Even some large retailers in her advisory group are not fully ready for the Oct. 1 deadline, she said. Some others, however, have activated chip card readers, and a few have added a requirement that consumers add their own PINs to make purchases. Still others are investing in advanced technology such as tokenization and end-to-end encryption to their chip card systems for more rugged security.

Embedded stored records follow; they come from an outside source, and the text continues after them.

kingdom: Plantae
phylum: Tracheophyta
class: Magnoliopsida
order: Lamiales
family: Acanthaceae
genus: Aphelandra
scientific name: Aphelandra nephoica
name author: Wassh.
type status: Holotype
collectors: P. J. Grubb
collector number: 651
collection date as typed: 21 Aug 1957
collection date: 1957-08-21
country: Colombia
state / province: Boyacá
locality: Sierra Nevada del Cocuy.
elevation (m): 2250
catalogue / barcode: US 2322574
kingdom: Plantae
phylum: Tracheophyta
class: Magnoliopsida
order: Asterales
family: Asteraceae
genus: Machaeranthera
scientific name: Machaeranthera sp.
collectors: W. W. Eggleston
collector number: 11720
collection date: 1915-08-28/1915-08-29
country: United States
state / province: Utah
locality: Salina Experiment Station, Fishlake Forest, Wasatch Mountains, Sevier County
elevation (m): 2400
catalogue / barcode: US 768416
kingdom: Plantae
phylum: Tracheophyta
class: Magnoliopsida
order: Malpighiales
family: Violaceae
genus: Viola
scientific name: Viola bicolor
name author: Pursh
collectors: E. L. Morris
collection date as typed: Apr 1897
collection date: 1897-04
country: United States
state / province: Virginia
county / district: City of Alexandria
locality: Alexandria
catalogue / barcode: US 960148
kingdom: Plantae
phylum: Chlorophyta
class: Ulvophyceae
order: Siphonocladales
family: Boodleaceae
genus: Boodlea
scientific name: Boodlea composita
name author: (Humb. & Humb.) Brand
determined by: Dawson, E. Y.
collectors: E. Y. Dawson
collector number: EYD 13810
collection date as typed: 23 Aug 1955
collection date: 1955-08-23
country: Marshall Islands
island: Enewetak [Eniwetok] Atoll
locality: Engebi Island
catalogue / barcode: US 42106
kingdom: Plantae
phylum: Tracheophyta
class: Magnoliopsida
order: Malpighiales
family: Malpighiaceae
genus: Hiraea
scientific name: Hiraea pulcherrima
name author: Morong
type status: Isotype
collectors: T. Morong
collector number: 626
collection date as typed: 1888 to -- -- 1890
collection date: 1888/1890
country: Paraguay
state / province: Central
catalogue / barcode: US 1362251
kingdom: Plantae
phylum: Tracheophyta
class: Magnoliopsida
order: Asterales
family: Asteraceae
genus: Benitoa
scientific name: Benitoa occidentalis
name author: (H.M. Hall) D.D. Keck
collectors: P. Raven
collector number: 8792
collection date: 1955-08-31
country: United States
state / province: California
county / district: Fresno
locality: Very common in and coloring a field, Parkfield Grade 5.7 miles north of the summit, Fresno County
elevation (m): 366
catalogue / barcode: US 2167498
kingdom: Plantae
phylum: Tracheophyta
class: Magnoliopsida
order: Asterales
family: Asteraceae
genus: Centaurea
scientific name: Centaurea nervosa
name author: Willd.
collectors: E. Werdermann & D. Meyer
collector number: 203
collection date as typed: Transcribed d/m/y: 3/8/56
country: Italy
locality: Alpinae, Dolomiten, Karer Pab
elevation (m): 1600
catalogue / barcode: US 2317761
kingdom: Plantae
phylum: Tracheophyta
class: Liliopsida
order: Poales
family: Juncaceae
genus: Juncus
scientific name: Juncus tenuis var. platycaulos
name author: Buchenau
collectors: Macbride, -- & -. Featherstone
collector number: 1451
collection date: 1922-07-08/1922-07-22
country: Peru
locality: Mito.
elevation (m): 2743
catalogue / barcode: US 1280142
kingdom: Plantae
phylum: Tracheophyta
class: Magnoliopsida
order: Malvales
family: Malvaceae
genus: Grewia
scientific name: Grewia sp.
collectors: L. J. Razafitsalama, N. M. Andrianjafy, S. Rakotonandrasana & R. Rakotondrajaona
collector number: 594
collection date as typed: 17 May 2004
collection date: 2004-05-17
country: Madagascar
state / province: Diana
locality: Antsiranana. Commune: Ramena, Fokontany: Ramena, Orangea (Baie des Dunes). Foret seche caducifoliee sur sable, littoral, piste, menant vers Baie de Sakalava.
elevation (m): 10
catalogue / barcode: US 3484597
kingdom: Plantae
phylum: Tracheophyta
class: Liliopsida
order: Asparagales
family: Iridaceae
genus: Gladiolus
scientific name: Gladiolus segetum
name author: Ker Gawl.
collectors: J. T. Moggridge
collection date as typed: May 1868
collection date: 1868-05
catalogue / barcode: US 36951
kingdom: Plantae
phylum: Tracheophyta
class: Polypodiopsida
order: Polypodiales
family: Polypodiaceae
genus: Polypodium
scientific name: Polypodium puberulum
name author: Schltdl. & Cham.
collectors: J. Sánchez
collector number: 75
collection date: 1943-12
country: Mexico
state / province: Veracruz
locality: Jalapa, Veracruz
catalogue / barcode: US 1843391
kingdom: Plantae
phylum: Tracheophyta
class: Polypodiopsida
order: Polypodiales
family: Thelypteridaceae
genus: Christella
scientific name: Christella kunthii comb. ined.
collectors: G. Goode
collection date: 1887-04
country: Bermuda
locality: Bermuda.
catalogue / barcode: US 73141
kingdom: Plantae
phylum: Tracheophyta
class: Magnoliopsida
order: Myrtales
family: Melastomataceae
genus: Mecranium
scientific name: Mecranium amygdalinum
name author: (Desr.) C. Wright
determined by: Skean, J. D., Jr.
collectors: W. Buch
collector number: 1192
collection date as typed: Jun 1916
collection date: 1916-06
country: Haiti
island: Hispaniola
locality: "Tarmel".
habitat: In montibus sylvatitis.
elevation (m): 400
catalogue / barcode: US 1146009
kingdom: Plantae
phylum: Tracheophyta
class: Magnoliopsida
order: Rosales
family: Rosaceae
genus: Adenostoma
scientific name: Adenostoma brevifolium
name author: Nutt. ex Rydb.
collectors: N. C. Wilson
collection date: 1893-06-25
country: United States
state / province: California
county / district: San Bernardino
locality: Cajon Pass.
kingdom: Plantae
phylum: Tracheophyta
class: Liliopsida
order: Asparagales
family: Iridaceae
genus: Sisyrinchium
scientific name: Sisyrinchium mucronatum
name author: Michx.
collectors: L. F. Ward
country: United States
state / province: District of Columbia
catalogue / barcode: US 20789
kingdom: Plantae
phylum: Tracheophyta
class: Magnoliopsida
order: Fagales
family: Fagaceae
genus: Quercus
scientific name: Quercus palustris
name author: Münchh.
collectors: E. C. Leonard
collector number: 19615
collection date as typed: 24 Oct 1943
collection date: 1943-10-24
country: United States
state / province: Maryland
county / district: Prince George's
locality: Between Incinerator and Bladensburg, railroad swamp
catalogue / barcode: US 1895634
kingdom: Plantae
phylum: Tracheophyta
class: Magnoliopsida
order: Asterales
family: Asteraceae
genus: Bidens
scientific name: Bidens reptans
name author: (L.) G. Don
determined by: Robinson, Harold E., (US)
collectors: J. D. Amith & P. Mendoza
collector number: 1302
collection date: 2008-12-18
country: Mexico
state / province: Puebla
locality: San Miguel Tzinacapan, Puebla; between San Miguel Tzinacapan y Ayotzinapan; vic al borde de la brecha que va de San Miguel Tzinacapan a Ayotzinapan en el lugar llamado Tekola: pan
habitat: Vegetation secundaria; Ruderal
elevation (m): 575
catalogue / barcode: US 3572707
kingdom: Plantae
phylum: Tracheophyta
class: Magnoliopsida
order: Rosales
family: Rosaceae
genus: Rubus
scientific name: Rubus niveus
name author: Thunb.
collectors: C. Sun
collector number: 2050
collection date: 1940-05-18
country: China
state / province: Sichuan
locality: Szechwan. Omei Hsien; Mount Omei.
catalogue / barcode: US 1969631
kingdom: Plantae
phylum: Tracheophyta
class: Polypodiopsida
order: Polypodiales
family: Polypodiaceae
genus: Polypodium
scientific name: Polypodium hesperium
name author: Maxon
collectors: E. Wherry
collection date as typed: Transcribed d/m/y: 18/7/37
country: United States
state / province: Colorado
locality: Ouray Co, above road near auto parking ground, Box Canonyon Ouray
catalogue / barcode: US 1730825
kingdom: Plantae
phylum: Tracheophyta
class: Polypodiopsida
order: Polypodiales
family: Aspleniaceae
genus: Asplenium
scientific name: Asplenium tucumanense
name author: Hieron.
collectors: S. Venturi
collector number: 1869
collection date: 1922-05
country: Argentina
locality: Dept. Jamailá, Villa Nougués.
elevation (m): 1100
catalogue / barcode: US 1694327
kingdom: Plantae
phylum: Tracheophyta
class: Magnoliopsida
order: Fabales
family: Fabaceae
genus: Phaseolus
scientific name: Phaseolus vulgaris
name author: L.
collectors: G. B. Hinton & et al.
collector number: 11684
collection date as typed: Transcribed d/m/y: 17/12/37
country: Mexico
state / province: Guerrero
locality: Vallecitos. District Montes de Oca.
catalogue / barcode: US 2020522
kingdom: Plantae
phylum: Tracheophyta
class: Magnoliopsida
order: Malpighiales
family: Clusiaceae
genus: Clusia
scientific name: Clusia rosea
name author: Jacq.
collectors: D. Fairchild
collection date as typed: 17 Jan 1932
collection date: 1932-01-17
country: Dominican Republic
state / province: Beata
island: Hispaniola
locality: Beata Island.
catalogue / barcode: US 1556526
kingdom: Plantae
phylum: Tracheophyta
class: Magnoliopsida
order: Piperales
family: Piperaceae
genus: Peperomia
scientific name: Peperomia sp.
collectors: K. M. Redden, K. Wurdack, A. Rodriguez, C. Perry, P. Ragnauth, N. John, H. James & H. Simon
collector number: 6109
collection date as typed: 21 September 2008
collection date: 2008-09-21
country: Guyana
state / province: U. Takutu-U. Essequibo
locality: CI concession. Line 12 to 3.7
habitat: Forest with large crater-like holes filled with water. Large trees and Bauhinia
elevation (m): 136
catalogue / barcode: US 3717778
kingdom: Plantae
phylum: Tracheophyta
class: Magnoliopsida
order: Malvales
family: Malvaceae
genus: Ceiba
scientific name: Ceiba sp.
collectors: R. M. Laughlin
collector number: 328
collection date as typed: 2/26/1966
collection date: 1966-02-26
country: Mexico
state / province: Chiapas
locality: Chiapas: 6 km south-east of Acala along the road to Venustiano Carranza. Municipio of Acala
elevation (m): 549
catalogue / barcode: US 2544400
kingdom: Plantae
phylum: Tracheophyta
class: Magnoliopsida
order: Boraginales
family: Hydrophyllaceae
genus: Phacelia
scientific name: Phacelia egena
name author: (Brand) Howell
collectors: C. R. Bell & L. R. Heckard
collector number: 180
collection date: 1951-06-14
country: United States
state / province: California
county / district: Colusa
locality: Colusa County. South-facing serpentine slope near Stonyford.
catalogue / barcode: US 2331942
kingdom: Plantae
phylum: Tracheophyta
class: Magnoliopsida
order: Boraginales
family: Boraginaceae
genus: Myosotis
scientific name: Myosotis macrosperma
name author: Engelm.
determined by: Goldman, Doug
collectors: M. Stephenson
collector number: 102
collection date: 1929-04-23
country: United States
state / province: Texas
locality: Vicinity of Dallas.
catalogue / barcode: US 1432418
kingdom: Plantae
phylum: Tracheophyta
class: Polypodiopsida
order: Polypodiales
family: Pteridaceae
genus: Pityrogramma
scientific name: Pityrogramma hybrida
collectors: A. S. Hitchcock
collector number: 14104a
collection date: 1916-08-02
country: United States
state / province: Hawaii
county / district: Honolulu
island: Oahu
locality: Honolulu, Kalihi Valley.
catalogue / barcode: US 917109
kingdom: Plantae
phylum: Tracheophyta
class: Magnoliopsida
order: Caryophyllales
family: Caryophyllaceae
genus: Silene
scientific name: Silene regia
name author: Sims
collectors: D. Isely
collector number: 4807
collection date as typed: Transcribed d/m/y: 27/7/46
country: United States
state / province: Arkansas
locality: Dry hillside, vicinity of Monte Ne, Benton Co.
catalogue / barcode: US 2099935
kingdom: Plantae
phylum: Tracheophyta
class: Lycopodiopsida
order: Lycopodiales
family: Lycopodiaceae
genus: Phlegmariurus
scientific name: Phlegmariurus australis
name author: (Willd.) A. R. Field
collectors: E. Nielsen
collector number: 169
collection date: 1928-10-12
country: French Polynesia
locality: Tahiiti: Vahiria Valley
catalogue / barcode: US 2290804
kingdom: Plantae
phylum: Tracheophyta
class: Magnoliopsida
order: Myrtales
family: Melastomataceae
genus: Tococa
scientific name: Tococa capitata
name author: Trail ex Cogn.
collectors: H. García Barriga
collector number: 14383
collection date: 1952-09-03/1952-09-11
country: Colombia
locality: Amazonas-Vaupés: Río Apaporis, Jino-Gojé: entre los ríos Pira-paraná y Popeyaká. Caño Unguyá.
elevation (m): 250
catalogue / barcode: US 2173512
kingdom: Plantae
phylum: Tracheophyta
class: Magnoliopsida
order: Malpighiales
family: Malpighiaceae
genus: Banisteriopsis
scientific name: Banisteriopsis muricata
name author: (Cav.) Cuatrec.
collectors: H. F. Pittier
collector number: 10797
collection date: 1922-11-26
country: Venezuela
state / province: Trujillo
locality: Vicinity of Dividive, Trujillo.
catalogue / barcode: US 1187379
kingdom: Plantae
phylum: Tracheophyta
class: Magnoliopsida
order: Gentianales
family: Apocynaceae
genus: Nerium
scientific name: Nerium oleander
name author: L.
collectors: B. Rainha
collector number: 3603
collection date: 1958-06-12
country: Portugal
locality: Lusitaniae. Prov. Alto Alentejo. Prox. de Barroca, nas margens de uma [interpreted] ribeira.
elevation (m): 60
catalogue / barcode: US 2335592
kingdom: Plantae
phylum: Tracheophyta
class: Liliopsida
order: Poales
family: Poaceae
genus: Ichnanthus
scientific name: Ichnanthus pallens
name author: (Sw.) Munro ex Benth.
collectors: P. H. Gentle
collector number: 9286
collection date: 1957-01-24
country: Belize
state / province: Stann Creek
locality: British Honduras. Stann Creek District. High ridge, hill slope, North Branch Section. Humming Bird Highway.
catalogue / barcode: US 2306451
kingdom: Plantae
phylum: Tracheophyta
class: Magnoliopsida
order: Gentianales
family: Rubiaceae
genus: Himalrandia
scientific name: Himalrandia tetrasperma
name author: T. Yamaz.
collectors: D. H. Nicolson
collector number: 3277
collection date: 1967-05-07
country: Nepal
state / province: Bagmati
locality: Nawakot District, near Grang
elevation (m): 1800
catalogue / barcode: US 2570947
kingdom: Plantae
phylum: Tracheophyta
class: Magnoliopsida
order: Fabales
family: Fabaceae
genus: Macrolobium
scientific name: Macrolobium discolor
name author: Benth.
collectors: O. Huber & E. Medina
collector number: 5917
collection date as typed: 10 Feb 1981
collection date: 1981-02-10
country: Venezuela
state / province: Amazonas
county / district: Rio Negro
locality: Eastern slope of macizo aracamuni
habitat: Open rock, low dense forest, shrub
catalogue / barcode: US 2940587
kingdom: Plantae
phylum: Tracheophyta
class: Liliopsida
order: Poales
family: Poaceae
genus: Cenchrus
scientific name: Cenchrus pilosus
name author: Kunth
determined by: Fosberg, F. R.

Analysts have said that banks are not pushing chip and PIN technology because banks feel it will be too difficult for consumers to learn a four-digit PIN for credit purchases. But Duncan said consumers have used PINs with debit cards for years without difficulty.
Some banks and credit card officials have said they prefer to wait and see customer buying behaviors with chip and signature approaches. Banks will ultimately be responsible for deciding whether to move from chip and signature to chip and PIN, as has happened in Canada in recent years, analysts have said.
It would make more sense for banks to promote PIN security along with the embedded chip cards, since conversion to the chip technology requires merchants to invest in millions of new card readers, which can cost up to $600 apiece, retailers said.
Retailers also bear the burden of explaining how to use a chip card to consumers, so why not introduce PINs for credit cards at the same time, Duncan asked. It typically takes a few seconds for a chip card reader to read a credit card once it is inserted into the reader, which is different from sliding a magnetic stripe card into today's readers.
Industry experts estimate there are 12 million payment terminals in the U.S., and Duncan estimated just 40% are upgraded so far. With the cost of new terminals and related software updates, he said retailers are spending "tens of billions of dollars" to make the transition, mainly to the benefit of banks which are now paying for fraudulent uses of cards and want to reduce that cost.
Duncan also said the overall conversion to chip cards, with banks sending out new cards, along with new terminals and related duties, could cost companies $30 billion to $35 billion.
Garner also said a majority of the advisory group's members face a backlog in getting access to new chip card readers or to get the new readers certified by EMVCo and others. Certification is needed to ensure that payment terminals work with the new cards and various payment networks.
Without certification, chip card readers cannot be turned on, which means that those retailers would incur fraud liability, Duncan said.
The backlog in certifications runs into months, possibly six months or more, according to Avivah Litan, a Gartner analyst, who attended a conference Monday where IT managers for the food service industry were expressing concerns about the delays.
EMVCo is an alliance of MasterCard, Visa and Europay, the originators of chip cards that have been widely deployed around the world. Visa and MasterCard could not be reached for comment at deadline.
The NRF has posted its concerns about the chip card transition on its website, including in an article called "Worth the Expense"
In recent months, credit card officials have defended the use of the chip and signature approach on the grounds that it is designed to protect primarily against counterfeit fraud, where a hacker breaks into a merchant’s payment system and steals card data which is used to create fraudulent cards.
The use of a PIN, card officials have said, would only address fraud when a person loses or has a card stolen, which is not a large category of fraud in the U.S. Retailers would not be liable for that kind of fraud after Oct. 1. Today, only half of U.S. stores accept PINs, even with debit cards. Banks and credit card officials decided they didn’t want to force those stores to require PINs for credit cards and also force the stores to assume liabilty for lost or stolen cards.